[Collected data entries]
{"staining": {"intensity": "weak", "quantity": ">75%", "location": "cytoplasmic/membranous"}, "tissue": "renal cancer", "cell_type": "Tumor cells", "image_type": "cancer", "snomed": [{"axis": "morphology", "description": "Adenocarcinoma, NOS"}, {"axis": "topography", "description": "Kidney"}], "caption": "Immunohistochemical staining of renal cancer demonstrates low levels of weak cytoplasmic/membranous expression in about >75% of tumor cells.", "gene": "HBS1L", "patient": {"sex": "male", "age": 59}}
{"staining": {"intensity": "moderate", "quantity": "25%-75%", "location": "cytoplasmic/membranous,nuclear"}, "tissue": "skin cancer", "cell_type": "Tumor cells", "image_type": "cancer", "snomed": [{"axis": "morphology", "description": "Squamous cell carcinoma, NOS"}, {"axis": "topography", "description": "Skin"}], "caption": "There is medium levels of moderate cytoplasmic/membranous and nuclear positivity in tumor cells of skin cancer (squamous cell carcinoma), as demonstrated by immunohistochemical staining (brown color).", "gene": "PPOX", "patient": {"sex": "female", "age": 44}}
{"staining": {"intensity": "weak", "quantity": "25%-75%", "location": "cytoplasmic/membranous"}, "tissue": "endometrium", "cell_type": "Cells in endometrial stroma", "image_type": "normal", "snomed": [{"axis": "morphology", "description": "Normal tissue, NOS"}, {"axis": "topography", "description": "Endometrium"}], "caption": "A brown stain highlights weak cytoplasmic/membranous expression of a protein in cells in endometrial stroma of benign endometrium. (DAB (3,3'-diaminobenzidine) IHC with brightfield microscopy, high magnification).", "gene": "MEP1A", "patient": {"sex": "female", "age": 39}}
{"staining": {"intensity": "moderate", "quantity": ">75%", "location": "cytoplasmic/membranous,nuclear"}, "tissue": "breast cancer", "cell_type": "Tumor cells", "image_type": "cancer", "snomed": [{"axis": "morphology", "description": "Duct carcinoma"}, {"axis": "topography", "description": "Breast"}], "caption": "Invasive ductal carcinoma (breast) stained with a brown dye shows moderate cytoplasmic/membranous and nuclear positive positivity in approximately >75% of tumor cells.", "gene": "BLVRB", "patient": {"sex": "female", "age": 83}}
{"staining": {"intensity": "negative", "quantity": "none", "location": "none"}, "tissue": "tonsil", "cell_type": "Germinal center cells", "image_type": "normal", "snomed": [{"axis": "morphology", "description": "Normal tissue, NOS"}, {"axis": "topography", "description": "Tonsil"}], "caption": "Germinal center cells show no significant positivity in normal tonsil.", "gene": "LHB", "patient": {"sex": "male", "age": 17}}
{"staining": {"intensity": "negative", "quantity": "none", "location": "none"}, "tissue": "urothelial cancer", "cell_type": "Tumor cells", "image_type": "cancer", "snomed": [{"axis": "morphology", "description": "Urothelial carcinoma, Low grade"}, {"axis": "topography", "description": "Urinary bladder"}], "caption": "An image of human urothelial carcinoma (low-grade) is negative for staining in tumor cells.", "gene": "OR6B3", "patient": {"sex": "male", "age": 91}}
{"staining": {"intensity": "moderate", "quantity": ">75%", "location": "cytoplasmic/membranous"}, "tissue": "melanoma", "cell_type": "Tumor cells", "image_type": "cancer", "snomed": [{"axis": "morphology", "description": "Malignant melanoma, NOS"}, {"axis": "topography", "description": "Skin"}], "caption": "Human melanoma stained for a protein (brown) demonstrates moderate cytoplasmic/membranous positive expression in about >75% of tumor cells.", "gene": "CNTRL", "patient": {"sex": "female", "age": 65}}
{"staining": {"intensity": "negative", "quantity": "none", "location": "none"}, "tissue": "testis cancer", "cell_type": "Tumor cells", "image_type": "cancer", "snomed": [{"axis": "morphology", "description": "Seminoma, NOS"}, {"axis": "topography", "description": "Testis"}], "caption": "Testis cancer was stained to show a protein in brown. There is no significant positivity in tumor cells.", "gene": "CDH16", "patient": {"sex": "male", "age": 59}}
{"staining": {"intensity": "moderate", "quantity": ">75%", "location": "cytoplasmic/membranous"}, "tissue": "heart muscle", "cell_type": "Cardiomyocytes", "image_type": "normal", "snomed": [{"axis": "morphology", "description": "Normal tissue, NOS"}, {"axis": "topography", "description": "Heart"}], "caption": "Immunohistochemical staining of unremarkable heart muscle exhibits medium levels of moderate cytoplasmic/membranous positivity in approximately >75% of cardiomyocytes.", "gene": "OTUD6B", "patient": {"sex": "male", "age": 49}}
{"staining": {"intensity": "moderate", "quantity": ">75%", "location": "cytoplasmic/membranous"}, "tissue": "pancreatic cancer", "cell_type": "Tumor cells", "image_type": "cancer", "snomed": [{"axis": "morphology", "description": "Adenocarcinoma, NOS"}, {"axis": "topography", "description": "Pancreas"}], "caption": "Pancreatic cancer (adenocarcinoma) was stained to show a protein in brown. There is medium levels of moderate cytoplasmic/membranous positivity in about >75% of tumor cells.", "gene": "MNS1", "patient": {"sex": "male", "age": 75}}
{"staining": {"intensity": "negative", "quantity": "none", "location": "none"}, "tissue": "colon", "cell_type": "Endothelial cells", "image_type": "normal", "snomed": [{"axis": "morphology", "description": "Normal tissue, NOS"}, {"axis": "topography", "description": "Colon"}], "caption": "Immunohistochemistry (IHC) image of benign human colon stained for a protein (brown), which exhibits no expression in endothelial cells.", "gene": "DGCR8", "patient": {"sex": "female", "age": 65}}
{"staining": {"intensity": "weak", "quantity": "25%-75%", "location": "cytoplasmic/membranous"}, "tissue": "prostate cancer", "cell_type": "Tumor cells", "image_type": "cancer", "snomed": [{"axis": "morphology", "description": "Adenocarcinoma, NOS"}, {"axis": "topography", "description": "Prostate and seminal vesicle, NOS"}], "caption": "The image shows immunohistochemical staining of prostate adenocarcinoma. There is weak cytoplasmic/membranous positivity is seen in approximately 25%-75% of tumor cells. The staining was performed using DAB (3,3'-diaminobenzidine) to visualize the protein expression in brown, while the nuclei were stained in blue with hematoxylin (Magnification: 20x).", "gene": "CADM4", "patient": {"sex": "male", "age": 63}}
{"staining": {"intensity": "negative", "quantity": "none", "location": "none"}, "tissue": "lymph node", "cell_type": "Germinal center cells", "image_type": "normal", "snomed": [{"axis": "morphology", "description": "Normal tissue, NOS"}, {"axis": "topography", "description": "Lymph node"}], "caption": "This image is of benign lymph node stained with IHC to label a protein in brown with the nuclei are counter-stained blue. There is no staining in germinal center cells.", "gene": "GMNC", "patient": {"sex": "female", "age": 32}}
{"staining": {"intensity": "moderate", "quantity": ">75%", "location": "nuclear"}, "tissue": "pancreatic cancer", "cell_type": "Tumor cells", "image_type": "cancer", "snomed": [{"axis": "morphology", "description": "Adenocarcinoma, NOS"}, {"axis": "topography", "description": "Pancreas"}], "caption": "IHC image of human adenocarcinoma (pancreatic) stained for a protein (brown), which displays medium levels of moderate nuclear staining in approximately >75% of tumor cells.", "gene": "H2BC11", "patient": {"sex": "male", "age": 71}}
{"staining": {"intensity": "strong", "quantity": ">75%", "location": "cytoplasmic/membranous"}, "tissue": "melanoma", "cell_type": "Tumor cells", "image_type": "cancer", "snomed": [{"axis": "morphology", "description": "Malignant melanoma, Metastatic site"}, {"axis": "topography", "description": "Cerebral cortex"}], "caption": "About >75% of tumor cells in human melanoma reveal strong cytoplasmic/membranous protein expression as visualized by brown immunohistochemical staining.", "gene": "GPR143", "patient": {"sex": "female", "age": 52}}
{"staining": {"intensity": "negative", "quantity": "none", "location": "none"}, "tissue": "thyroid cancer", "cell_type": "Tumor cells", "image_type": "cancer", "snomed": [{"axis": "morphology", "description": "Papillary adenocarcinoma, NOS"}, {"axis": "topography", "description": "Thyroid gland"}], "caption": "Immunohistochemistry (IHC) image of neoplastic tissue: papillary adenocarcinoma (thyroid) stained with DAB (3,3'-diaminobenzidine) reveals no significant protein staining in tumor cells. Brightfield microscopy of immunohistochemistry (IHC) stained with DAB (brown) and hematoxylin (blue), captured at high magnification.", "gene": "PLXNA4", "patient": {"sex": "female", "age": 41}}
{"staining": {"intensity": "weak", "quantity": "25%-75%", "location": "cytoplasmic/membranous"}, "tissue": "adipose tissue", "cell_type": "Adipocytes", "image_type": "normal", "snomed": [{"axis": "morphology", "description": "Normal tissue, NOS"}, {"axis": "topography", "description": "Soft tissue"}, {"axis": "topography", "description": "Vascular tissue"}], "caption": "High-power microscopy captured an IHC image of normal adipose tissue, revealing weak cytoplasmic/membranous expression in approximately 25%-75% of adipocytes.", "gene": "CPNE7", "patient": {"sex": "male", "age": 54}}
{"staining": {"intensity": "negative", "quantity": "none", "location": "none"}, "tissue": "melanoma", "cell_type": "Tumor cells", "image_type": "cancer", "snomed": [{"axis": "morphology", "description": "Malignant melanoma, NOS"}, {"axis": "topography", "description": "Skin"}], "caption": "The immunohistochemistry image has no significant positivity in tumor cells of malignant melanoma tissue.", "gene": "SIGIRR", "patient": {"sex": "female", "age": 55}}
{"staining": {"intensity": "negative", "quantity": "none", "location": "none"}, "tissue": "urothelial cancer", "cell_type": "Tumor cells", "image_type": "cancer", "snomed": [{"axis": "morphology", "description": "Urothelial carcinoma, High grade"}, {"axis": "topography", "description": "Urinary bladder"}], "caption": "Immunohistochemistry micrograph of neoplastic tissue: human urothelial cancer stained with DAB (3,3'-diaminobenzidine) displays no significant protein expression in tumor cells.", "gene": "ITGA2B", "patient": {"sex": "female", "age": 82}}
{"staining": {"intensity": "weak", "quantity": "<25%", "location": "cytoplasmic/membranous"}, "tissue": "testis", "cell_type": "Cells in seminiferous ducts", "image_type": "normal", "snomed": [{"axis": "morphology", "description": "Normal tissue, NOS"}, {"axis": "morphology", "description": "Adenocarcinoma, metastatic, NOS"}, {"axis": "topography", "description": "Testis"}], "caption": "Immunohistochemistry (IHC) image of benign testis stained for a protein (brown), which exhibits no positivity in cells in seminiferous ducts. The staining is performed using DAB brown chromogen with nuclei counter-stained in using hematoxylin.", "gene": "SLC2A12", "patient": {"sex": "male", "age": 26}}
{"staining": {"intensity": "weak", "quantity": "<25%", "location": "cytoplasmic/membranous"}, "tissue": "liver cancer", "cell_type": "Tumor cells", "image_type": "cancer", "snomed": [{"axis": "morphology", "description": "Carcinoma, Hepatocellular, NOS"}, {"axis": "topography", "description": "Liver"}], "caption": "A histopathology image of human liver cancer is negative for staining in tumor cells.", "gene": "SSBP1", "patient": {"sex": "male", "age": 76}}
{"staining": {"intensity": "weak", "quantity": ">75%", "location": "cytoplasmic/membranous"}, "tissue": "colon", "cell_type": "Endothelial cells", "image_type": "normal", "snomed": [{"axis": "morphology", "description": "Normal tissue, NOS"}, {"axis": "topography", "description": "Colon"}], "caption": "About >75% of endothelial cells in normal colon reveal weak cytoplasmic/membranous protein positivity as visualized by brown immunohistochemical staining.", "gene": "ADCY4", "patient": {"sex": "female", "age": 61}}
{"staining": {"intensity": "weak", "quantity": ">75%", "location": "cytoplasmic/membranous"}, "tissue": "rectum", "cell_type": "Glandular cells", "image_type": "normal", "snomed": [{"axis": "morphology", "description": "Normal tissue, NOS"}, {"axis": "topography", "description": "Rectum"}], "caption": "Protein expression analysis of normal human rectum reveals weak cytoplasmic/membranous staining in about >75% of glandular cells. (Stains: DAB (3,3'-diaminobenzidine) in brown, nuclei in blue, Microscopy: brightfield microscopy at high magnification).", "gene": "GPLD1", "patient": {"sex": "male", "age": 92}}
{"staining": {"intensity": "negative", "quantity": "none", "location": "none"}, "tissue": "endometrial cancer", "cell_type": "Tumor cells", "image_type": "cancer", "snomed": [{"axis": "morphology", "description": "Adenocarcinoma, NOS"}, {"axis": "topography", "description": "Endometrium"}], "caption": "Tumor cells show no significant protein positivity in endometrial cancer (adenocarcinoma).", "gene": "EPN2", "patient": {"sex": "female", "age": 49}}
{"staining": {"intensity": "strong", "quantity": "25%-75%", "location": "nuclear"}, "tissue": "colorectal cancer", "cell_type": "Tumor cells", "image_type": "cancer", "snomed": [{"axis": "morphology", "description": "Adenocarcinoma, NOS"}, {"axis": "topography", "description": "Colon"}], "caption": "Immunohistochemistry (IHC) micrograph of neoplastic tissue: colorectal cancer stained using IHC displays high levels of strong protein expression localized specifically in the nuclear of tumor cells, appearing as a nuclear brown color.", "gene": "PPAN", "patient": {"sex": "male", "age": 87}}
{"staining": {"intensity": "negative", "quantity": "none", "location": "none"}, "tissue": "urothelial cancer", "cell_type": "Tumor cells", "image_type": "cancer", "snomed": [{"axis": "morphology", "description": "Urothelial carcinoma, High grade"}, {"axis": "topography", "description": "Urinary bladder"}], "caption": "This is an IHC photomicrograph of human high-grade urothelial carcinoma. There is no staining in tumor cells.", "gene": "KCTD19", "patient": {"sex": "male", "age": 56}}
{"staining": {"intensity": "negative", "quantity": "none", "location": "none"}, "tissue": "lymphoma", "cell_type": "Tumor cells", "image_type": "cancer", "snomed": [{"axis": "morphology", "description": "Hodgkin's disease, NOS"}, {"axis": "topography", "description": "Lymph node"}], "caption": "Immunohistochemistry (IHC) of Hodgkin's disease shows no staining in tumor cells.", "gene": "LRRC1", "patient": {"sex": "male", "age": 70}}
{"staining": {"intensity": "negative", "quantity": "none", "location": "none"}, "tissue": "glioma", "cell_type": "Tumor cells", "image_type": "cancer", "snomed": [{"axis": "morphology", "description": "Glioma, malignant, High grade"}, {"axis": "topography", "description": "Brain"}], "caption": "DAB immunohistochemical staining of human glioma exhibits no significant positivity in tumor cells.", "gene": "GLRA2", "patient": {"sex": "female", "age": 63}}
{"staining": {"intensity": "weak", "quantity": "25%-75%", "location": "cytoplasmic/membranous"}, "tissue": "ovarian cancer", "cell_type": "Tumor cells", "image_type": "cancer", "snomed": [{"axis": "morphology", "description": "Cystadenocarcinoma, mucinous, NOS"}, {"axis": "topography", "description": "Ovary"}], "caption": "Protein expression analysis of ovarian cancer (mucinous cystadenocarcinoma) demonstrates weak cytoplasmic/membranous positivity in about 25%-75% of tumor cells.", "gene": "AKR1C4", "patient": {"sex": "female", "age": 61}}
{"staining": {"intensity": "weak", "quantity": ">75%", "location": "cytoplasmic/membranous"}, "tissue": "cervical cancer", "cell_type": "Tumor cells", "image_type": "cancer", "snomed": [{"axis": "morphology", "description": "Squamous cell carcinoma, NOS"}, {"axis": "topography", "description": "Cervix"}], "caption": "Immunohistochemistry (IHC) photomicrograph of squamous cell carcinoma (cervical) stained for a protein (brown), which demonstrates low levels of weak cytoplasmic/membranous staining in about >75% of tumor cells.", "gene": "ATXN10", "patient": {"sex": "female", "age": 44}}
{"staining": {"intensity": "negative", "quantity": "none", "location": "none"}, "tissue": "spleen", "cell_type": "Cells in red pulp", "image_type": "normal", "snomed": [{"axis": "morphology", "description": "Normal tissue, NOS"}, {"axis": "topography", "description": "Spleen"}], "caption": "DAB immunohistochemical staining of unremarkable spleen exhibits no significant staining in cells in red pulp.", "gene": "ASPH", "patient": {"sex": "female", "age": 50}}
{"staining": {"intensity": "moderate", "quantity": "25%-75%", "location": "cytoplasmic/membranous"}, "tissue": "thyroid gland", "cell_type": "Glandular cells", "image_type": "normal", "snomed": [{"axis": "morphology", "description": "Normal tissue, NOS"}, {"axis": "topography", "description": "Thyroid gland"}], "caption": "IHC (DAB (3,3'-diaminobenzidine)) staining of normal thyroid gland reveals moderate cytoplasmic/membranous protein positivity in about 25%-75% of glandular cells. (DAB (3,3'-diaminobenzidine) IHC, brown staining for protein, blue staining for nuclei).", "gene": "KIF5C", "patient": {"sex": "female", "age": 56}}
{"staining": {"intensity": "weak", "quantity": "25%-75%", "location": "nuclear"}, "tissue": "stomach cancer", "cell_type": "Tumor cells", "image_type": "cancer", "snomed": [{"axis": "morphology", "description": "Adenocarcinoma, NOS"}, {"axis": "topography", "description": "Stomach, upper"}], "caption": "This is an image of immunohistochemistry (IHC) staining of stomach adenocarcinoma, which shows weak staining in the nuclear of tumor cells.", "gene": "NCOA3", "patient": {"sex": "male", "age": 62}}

Assigned task: Your answer consists solely of the lines from the top of the records above through the line that contains "and nuclear positivity", each echoed exactly.

Output below:
{"staining": {"intensity": "weak", "quantity": ">75%", "location": "cytoplasmic/membranous"}, "tissue": "renal cancer", "cell_type": "Tumor cells", "image_type": "cancer", "snomed": [{"axis": "morphology", "description": "Adenocarcinoma, NOS"}, {"axis": "topography", "description": "Kidney"}], "caption": "Immunohistochemical staining of renal cancer demonstrates low levels of weak cytoplasmic/membranous expression in about >75% of tumor cells.", "gene": "HBS1L", "patient": {"sex": "male", "age": 59}}
{"staining": {"intensity": "moderate", "quantity": "25%-75%", "location": "cytoplasmic/membranous,nuclear"}, "tissue": "skin cancer", "cell_type": "Tumor cells", "image_type": "cancer", "snomed": [{"axis": "morphology", "description": "Squamous cell carcinoma, NOS"}, {"axis": "topography", "description": "Skin"}], "caption": "There is medium levels of moderate cytoplasmic/membranous and nuclear positivity in tumor cells of skin cancer (squamous cell carcinoma), as demonstrated by immunohistochemical staining (brown color).", "gene": "PPOX", "patient": {"sex": "female", "age": 44}}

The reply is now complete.